What is expected. Please give again, word for word, each line that falls between the line with "Never worry about" and the end of the data, inclusive.

[Rendered images with source text]

§

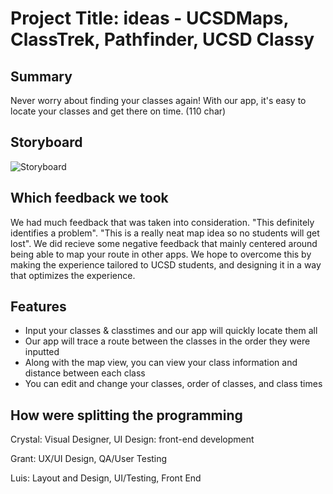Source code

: # Project Title: ideas - UCSDMaps, ClassTrek, Pathfinder, UCSD Classy   

## Summary 
Never worry about finding your classes again! With our app, it's easy to locate your classes and get there on time. (110 char)

## Storyboard
![Storyboard](https://github.com/dssung/COGS121-NONAME/blob/master/Storyboard%20Images/proposalstoryboard.jpg)

## Which feedback we took
We had much feedback that was taken into consideration. "This definitely identifies a problem". "This is a really neat map idea so no students will get lost". We did recieve some negative feedback that mainly centered around being able to map your route in other apps. We hope to overcome this by making the experience tailored to UCSD students, and designing it in a way that optimizes the experience. 

## Features
- Input your classes & classtimes and our app will quickly locate them all
- Our app will trace a route between the classes in the order they were inputted
- Along with the map view, you can view your class information and distance between each class
- You can edit and change your classes, order of classes, and class times 

## How were splitting the programming
Crystal: Visual Designer, UI Design: front-end development

Grant: UX/UI Design, QA/User Testing

Luis: Layout and Design, UI/Testing, Front End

§

Task answer.
Never worry about finding your classes again! With our app, it's easy to locate your classes and get there on time. (110 char)

## Storyboard
![Storyboard](https://github.com/dssung/COGS121-NONAME/blob/master/Storyboard%20Images/proposalstoryboard.jpg)

## Which feedback we took
We had much feedback that was taken into consideration. "This definitely identifies a problem". "This is a really neat map idea so no students will get lost". We did recieve some negative feedback that mainly centered around being able to map your route in other apps. We hope to overcome this by making the experience tailored to UCSD students, and designing it in a way that optimizes the experience. 

## Features
- Input your classes & classtimes and our app will quickly locate them all
- Our app will trace a route between the classes in the order they were inputted
- Along with the map view, you can view your class information and distance between each class
- You can edit and change your classes, order of classes, and class times 

## How were splitting the programming
Crystal: Visual Designer, UI Design: front-end development

Grant: UX/UI Design, QA/User Testing

Luis: Layout and Design, UI/Testing, Front End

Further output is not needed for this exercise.